Am J Cardiol. 2018 Dec 15;122(12):2075-2079. doi: 10.1016/j.amjcard.2018.09.004. Epub 2018 Sep 13.
3
Inter-rater reliability of AMSTAR is dependent on the pair of reviewers.
AMSTAR的评分者间信度取决于评审者对。
BMC Med Res Methodol. 2017 Jul 11;17(1):98. doi: 10.1186/s12874-017-0380-y.
4
Examiner effect on the objective structured clinical exam - a study at five medical schools.考官对客观结构化临床考试的影响——一项在五所医学院校开展的研究
BMC Med Educ. 2017 Apr 24;17(1):71. doi: 10.1186/s12909-017-0908-1.
5
Reducing practice variation through clinical pathways-Is it enough?通过临床路径减少实践差异——这足够了吗?
Pediatr Pulmonol. 2017 May;52(5):577-579. doi: 10.1002/ppul.23653. Epub 2017 Jan 30.
6
Development and statistical assessment of a paper-based immunoassay for detection of tumor markers.开发并评估一种基于纸的免疫分析方法用于检测肿瘤标志物。
Anal Chim Acta. 2017 Jan 15;950:156-161. doi: 10.1016/j.aca.2016.11.011. Epub 2016 Nov 14.
7
The role of uncertainty regarding the results of screening immunoassays in blood establishments.

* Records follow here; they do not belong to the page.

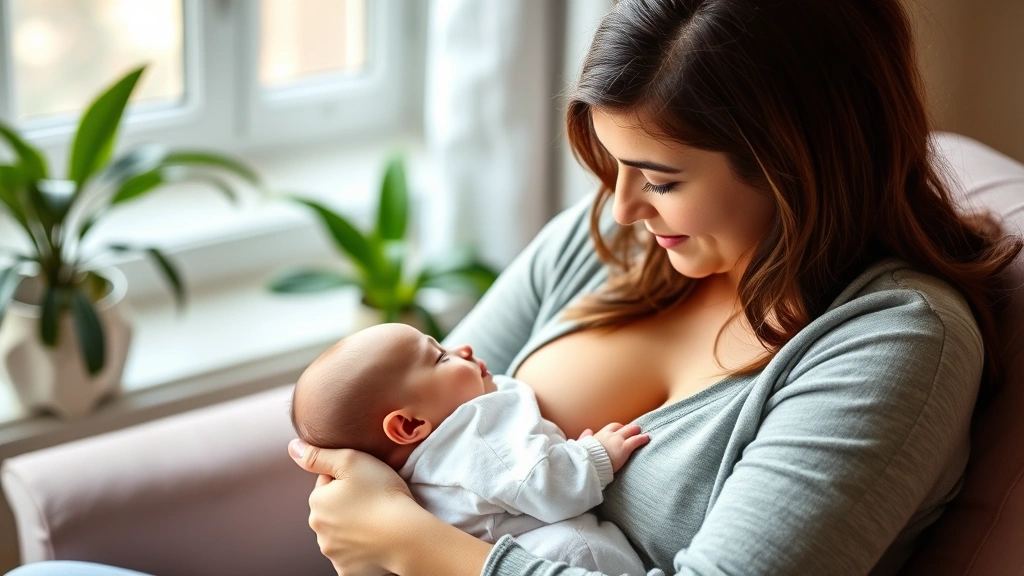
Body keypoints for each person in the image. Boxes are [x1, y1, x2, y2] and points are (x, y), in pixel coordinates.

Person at [10, 0, 1022, 575]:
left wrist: (425, 548)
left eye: (661, 178)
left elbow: (394, 516)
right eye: (612, 165)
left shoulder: (893, 343)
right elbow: (392, 432)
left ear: (799, 160)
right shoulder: (611, 244)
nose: (621, 208)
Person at [290, 322, 653, 575]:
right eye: (441, 357)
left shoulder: (422, 468)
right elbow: (545, 485)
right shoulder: (473, 435)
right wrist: (594, 454)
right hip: (568, 558)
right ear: (411, 425)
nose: (462, 347)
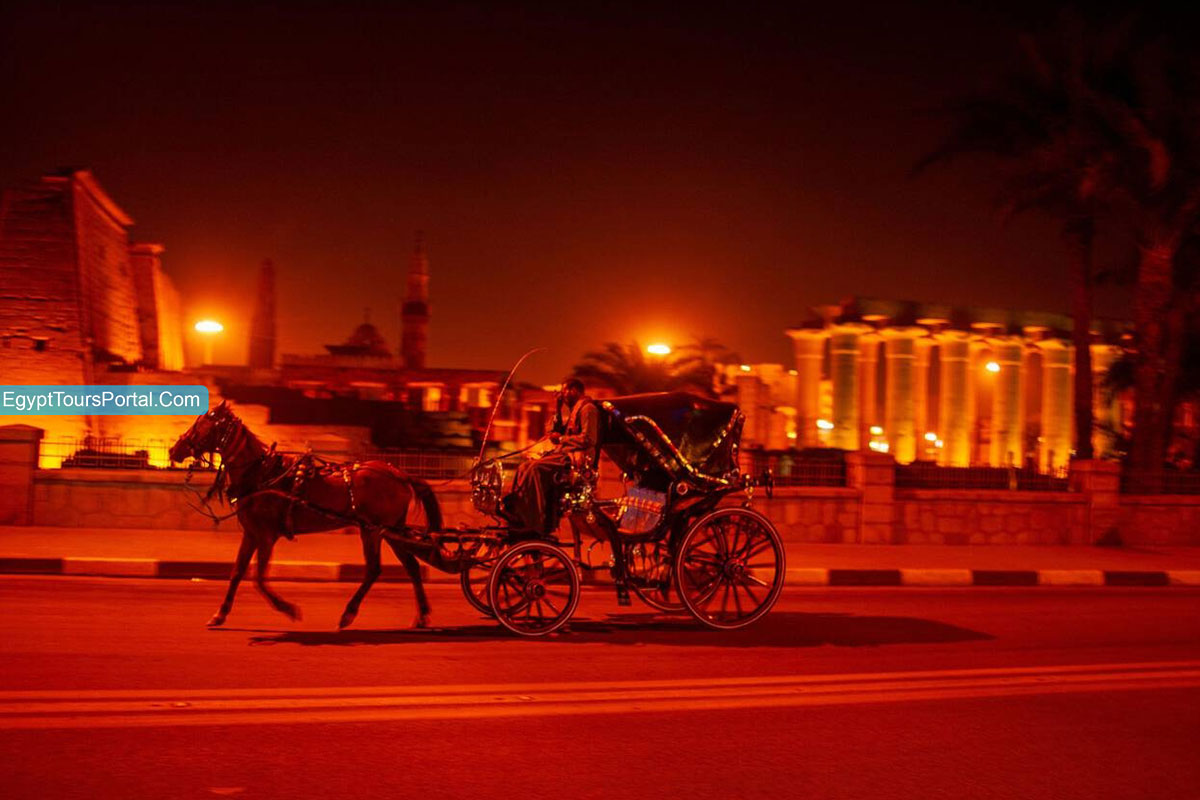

Transfus Apher Sci. 2015 Apr;52(2):252-5. doi: 10.1016/j.transci.2015.02.015. Epub 2015 Feb 14.
8
A comparison of Cohen's Kappa and Gwet's AC1 when calculating inter-rater reliability coefficients: a study conducted with personality disorder samples.科恩氏 κ系数与格瓦特氏 AC1 系数在计算评定者间信度系数时的比较:一项对人格障碍样本进行的研究。
BMC Med Res Methodol. 2013 Apr 29;13:61. doi: 10.1186/1471-2288-13-61.
9
Reproducibility of endometrial intraepithelial neoplasia diagnosis is good, but influenced by the diagnostic style of pathologists.子宫内膜上皮内瘤变的诊断重复性较好,但受到病理医生诊断方式的影响。
Mod Pathol. 2012 Jun;25(6):877-84. doi: 10.1038/modpathol.2011.220. Epub 2012 Feb 3.
10
Weighted kappa: nominal scale agreement with provision for scaled disagreement or partial credit.加权kappa系数:用于衡量名义尺度上的一致性,并考虑了尺度不一致或部分得分的情况。
Psychol Bull. 1968 Oct;70(4):213-20. doi: 10.1037/h0026256.